O Dia da Mulher não acabou
O Dia da Mulher não acabou, talvez nem tenha começado.
Como maridos, como filhos, como irmãos, vivemos alertando as mulheres do perigo das ruas, vivemos pedindo para não ficarem distraídas dentro do carro, ou para mandarem a localização do aplicativo, ou para não andarem sozinhas em programas noturnos. Só que os inimigos não são invisíveis, mas íntimos. De acordo com o Ministério da Saúde, 58,4% das vítimas de abuso na faixa etária entre 10 e 19 anos foram agredidas por pessoas próximas. Ou seja, dentro de casa.
Está na hora, um tanto atrasada, de raciocinarmos sobre nossa paranoia manipuladora. Podamos a liberdade delas por medo da insegurança, sob a forma de permanente preocupação, enquanto o risco real se apresenta num ambiente doméstico.
Nós queremos tanto que nossas mulheres encontrem uma história de amor, e acabamos por esquecer que a maior história de amor que elas podem ter é consigo mesmas. Devido à obsessão de que estejam acompanhadas, não acompanhamos o seu presente. Acreditamos que a irmã, a mãe, a filha alcançarão a realização ao lado de alguém, e fazemos vista grossa para quem chega.

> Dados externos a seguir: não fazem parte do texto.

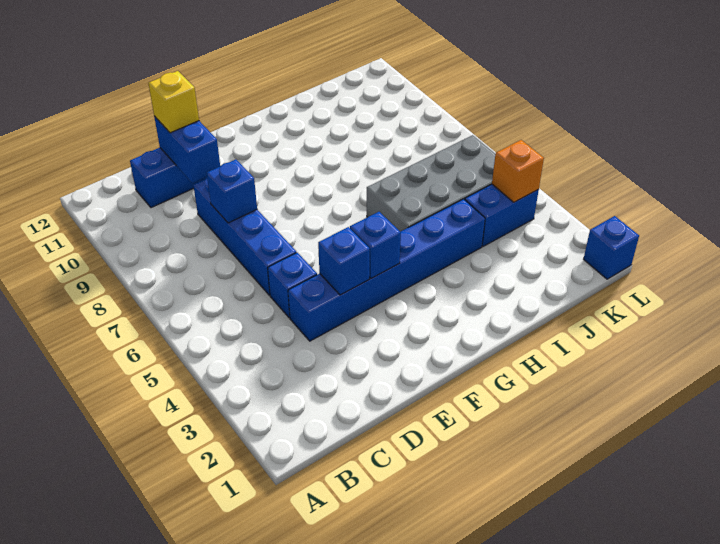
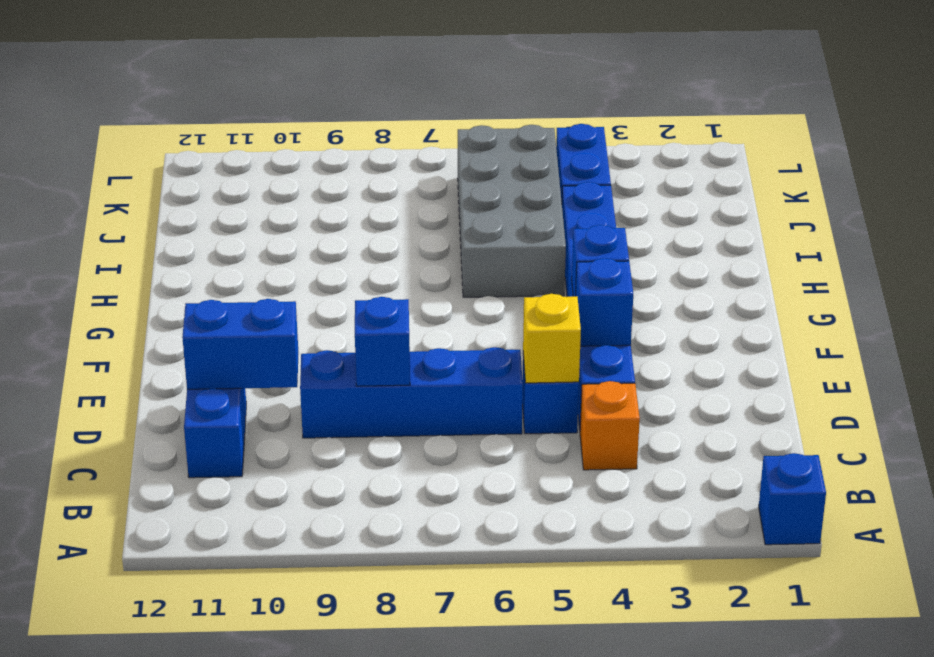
yellow 1x1 brick [148,71,199,133] -> yellow 1x1 brick moved to [523,294,581,383]
orange 1x1 brick [492,140,544,202] -> orange 1x1 brick moved to [580,381,640,470]
blue 1x1 brick [584,216,639,279] -> blue 1x1 brick moved to [759,453,826,545]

Não priorizamos a individualidade, a independência, a autonomia, a aventura da experiência.
A sensação é de que nós desejamos nos livrar delas. Praticamos um desrespeito primitivo: o desinteresse por quem elas são, valorizando mais com quem elas estão. Nosso alarmismo é fabricado. Tememos a sua presença. Tememos as suas reações. Tememos as suas perguntas. Tememos as suas inquietações. Tememos as suas curiosidades. Tememos as suas mil facetas sadias.
A pretensão absurda e equivocada de resolver a vida delas vem do receio de que elas, permanecendo perto, revelem por fim quem realmente somos. Enxergamos nelas o nosso espelho, os nossos problemas, a nossa verdade nua e crua. As mulheres guardam a nossa caixa de Pandora, são testemunhas de nossa violência exacerbada.

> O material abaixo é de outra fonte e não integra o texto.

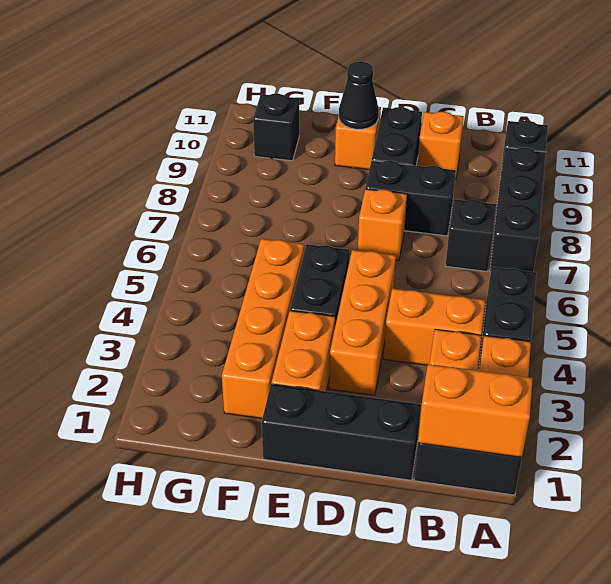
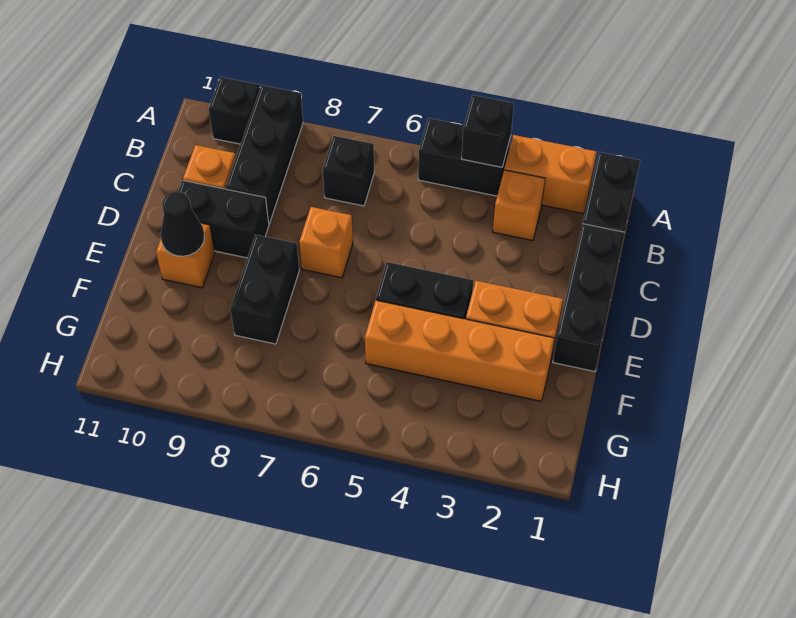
orange 1x2 brick [418,364,533,457] -> none
black 1x3 brick [490,148,546,272] -> black 1x3 brick turned to [225,85,303,224]
orange 1x2 brick [384,288,485,365] -> none
black 1x2 brick [365,161,456,236] -> black 1x2 brick moved to [230,235,299,344]
orange 1x3 brick [329,250,396,395] -> none
black 1x1 brick [253,94,299,161] -> black 1x1 brick moved to [462,95,514,167]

Procuramos mantê-las o mais longe possível. Tanto que trocamos de lado com facilidade, tornamo-nos melhores amigos dos nossos cunhados, dos nossos padrastos, dos nossos genros, e deixamos de ser amigos de nossas mulheres. Pois no fundo pretendemos que elas abandonem quem elas são, e assim passem a ser o matrimônio, dois em um, não mais elas. É como se aquela multidão de uma pessoa fosse reduzida a seu par.
Você, homem que está me lendo, pergunte a si mesmo: - Será que tenho medo das mulheres? Devemos parar de dar rótulos. Porque rótulos são sempre maneiras de descartar a companhia feminina, desconsiderá-la.
Se a mulher expressa seus sentimentos, ela é dramática. Já você se vê como espontâneo.
Se a mulher se mostra sensível, ela está exagerando no rancor. Já você tem direito a se mostrar desapontado por longo período. Se a mulher é livre, ela é doida. Já você nunca fez loucuras. Se a mulher fala palavrão, ela é vulgar. Já você nunca recebe fama de desbocado.
Se a mulher é engraçada, ela é inconveniente. Já você desfruta da chance de rir de todo mundo. Se a mulher levanta a voz, ela é nervosa. Já você pode gritar, pode explodir, e está tudo bem. É a mania de se sentir superior, de pôr um defeito preventivo para tirar a autoridade, para desmerecer a conduta.
O homem naturaliza o seu comportamento e rotula o comportamento feminino. É impressionante o quanto perdoamos os outros homens, perdoamos a nós mesmos e não damos nenhum espaço para a totalidade da mulher. Mulher precisa apenas de respeito. Respeito é cuidado.